— SOURCE PASSAGE —
The international interventions of the past decade such as those in Kosovo, East Timor and Afghanistan raise many questions. This note asks how the international system can intervene in ways that would be helpful to the people in the crisis area, legitimate, and effective in helping to prevent terrorism and gross violations of human rights nationally and internationally. The focus is on prevention, with the idea that effective prevention requires response patterns of action that will be widely viewed as legitimate.
The note discusses criteria for intervention, two new approaches to peacekeeping and peace enforcement in times of crisis, and two new approaches to address the roots of violence:
1.
Criteria for international humanitarian intervention,
2.
Modalities for intervention under article 51 of the UN Charter,
3.
The need for UN standing forces,
4.
Giving the UN Secretary-General broad Chapter VII authority early in crisis situations,
5.
Massive investment in education and basic human needs,
6.
A role for INGO networks to support Global/Local Action Centers.
The Global/Local Action Centers and supporting networks would make truly humanitarian intervention possible so that UN missions with small forces but broad diplomatic powers could go into a country where the leaders or insurgents abused international law to ensure changes or arrest violators.
1. Criteria for International Humanitarian Intervention
The most legitimate criteria for humanitarian intervention can be summarized as follows:
- There must be a just cause relating to a supreme humanitarian need,
- Force should be used very carefully for specific testable objectives, but it should be available early to be used proactively to stop violence as soon as it appears,
- The means used should meet the test of proportionality and be consistent with the ends sought,
- The decision to intervene and the type of force used should have a high probability of achieving a positive humanitarian outcome.

In Kosovo, and also in East Timor there was a clear humanitarian need for international action. In both cases earlier humanitarian intervention could have prevented extensive crimes against people and property. The impending violence that attracted international attention in Kosovo in 1998 had been anticipated for several years as the Belgrade government removed ethnic Albanian Kosovars from public employment, and much of the displaced leadership established a peaceful informal parallel civil administration, while others became new recruits into the Kosovo Liberation Army. In East Timor the efforts at intimidation of pro-independence citizens provided very clear signals that, if people were not intimidated before and during the ballot, there would be retribution after it. This was clear, and was clearly presented as a serious possibility to the UN Security Council prior to the August 1999 ballot on autonomous incorporation into Indonesia or independence. Nonetheless between the announcement of the ballot results on September 4 in New York (September 5 in Dili), and the time the Council voted to set up a multinational force under Chapter VII of the Charter (Resolution 1264, September 15, 1999), almost two-thirds of the population had fled their homes and villages to escape the murder and pillage of militia units that had opposed independence.

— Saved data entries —
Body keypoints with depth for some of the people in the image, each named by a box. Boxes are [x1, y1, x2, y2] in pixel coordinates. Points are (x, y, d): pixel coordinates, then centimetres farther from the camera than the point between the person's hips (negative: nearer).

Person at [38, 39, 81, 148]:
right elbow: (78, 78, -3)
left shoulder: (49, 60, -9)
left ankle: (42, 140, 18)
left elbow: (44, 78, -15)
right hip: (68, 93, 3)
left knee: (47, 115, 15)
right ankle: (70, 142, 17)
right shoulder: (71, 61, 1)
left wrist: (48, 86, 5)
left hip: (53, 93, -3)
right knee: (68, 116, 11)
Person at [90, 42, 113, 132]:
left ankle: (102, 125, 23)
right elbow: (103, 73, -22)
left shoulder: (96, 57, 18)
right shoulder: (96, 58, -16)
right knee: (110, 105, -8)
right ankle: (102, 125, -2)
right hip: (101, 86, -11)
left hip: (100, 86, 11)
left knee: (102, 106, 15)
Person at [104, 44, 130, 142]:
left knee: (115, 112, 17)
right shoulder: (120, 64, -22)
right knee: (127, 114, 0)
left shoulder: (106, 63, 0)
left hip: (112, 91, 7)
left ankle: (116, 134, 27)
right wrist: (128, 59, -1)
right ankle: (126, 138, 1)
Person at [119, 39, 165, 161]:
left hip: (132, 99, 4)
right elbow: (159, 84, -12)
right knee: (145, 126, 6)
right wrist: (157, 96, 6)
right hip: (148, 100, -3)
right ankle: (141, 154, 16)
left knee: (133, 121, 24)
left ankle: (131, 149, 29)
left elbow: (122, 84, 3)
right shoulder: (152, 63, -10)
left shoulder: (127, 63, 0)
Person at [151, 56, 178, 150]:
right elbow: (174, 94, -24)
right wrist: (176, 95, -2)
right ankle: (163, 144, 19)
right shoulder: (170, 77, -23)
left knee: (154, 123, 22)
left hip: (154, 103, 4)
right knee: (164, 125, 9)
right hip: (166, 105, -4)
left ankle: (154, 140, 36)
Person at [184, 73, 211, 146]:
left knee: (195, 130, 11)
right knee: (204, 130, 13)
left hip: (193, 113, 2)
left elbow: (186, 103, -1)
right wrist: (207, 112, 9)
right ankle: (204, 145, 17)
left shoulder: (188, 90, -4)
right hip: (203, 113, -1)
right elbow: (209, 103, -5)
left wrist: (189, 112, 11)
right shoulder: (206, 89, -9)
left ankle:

— BRIEF 1 —
For each statement, say yes or no according to the passage on humanitarian intervention, and quote the words that decide it: (a) The Security Council voted on September 15, 1999 to set up a multinational force for East Timor. (b) The violence in Kosovo in 1998 came without warning. (c) Under the criteria, force should be held back until violence has gone on for some time.
— BRIEF 2 —
Print the part of the records that opens with the line containing "right ankle: (70, 142, 17)" and closes with the line containing "right ankle: (126, 138, 1)", both lines included.
The passage on humanitarian intervention and the records are separate material with no connection.

— ANSWER AREA 1 —
(a) Yes: "the time the Council voted to set up a multinational force under Chapter VII of the Charter (Resolution 1264, September 15, 1999)"
(b) No: "had been anticipated for several years"
(c) No: "it should be available early to be used proactively to stop violence as soon as it appears"

— ANSWER AREA 2 —
right ankle: (70, 142, 17)
right shoulder: (71, 61, 1)
left wrist: (48, 86, 5)
left hip: (53, 93, -3)
right knee: (68, 116, 11)
Person at [90, 42, 113, 132]:
left ankle: (102, 125, 23)
right elbow: (103, 73, -22)
left shoulder: (96, 57, 18)
right shoulder: (96, 58, -16)
right knee: (110, 105, -8)
right ankle: (102, 125, -2)
right hip: (101, 86, -11)
left hip: (100, 86, 11)
left knee: (102, 106, 15)
Person at [104, 44, 130, 142]:
left knee: (115, 112, 17)
right shoulder: (120, 64, -22)
right knee: (127, 114, 0)
left shoulder: (106, 63, 0)
left hip: (112, 91, 7)
left ankle: (116, 134, 27)
right wrist: (128, 59, -1)
right ankle: (126, 138, 1)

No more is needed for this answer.